Those of us who are lucky enough to transition while we are still under 25 or even 30 are far more likely to find a partner than those who are over 30 at time of transition. The other lucky ones are those who happen to retain a partner from before their transistion. These are both minorities in the transwoman community. Things luckily are changing for everyone and for the better but not fast enough. I think in my own transition this was the hardest risk – to accept the possibility that I would be alone all my life. I still made the choice gladly because for me it was worth it. Transwomen choose a life where we are less likely to find love let alone someone who would marry us. That doesn’t mean that shouldn’t be an option though.

It takes a special person to love a transwoman, and an amazing person to openly love a transwoman. Your average person has a hard time with what caring for a transwoman marks them as, mostly a freak.
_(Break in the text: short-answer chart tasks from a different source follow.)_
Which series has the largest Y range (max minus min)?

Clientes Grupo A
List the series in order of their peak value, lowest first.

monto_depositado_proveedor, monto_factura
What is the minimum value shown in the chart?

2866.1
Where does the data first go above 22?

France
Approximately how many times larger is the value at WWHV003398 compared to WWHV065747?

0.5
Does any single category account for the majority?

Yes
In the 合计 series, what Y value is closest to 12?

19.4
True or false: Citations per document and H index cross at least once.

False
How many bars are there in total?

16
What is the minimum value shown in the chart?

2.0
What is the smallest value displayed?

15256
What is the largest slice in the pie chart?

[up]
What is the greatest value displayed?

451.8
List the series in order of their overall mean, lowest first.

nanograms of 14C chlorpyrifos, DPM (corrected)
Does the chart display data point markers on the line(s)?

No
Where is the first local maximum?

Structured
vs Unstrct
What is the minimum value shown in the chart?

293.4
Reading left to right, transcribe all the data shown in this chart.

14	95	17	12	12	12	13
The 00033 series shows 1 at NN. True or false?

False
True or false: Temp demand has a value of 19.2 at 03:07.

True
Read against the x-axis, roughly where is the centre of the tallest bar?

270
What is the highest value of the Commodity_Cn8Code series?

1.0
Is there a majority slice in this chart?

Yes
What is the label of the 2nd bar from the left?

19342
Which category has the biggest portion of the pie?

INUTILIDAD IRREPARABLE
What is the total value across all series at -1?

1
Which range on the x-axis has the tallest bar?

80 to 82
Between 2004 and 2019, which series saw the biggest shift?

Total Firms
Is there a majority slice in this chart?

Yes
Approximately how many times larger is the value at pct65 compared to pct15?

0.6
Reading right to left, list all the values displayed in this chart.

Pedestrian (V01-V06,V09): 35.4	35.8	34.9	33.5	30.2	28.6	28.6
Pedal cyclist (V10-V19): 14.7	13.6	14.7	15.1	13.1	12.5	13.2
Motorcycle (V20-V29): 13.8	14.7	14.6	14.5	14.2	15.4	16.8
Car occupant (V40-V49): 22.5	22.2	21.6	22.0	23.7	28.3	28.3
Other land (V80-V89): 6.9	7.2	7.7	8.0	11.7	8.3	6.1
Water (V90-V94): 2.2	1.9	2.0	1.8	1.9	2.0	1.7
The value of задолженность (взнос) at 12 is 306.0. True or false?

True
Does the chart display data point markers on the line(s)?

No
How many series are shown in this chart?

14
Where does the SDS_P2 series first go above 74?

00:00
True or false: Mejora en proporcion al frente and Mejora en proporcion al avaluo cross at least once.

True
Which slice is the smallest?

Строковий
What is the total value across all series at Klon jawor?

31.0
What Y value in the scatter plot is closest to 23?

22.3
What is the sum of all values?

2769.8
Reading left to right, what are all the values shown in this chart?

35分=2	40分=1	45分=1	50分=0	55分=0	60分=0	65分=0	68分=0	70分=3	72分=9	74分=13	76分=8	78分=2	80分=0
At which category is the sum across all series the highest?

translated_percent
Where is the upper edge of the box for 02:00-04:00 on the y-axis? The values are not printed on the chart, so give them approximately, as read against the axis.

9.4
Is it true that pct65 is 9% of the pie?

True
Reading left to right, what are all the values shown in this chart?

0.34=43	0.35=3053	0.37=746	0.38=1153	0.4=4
Many people get further scared off when they enter the world of daily harassment and discrimination that is a transwoman’s life. All the things that society inflicts upon transwomen become the burden of a significant other of a transwoman. I have had more than a few partners who buckled under the pressure that can be massive at times. Women, men and gender neutral, all those who ventured to love me eventually found it all too devastating. So It was amazing and wonderful when just as I submitted to a life alone, I finally found my soul mate, my love, my best friend Ryan, who is just the most amazing person I have ever met. I still feel lucky that I have him.

What was not so amazing was having to have a civil union instead of a marriage. I have nothing against civil unions or those who choose to have them. It was just not what we wanted. As Christians we believed it was our right as man and woman to have a marriage. Also on a practical level marriage came with more benefits for me as an American. In order to take my husband’s surname legally with a civil union I have to change my name by deed poll through the American court system. Is this a special right? Or something that every legally bound couple deserves? This is all we want, equality.

A civil union is not the same as a marriage, it is its awkward and annoying cousin. It promises everything that a marriage offers and falls drastically short. And its failings not only affect the couple but the entire family that may blossom from the beautiful union of two people. The negative effects are just yet to be discovered as more and more people in civil unions begin to start families. As someone who is planning and hoping for children I will want the best for my children and for their future. I have to be convinced that the limitations of a civil union is the best. I’m not saying civil unions are evil and bad, but they don’t fit everyone, and EVERYONE deserves the right to choose marriage or civil union. I’m not asking for any special rights or privileges just those that every other man and woman who want to take their relationship further legal step. Maybe in other circumstances a civil union would be what Ryan and I would have chosen, maybe were we not Christians, or fans of marriage, or wanting a family.

I just wish we had been given the choice of having a civil union or a marriage.